» Data entries
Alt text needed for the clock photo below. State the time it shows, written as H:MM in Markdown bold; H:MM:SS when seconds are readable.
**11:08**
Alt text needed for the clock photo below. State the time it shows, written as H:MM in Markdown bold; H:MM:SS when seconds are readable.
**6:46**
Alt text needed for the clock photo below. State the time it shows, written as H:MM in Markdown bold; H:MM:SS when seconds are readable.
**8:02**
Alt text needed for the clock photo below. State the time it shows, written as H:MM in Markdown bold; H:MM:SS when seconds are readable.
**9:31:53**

» WORK REQUIRED
Return every item above verbatim, without any change and in the original order.

» RESULT
Alt text needed for the clock photo below. State the time it shows, written as H:MM in Markdown bold; H:MM:SS when seconds are readable.
**11:08**
Alt text needed for the clock photo below. State the time it shows, written as H:MM in Markdown bold; H:MM:SS when seconds are readable.
**6:46**
Alt text needed for the clock photo below. State the time it shows, written as H:MM in Markdown bold; H:MM:SS when seconds are readable.
**8:02**
Alt text needed for the clock photo below. State the time it shows, written as H:MM in Markdown bold; H:MM:SS when seconds are readable.
**9:31:53**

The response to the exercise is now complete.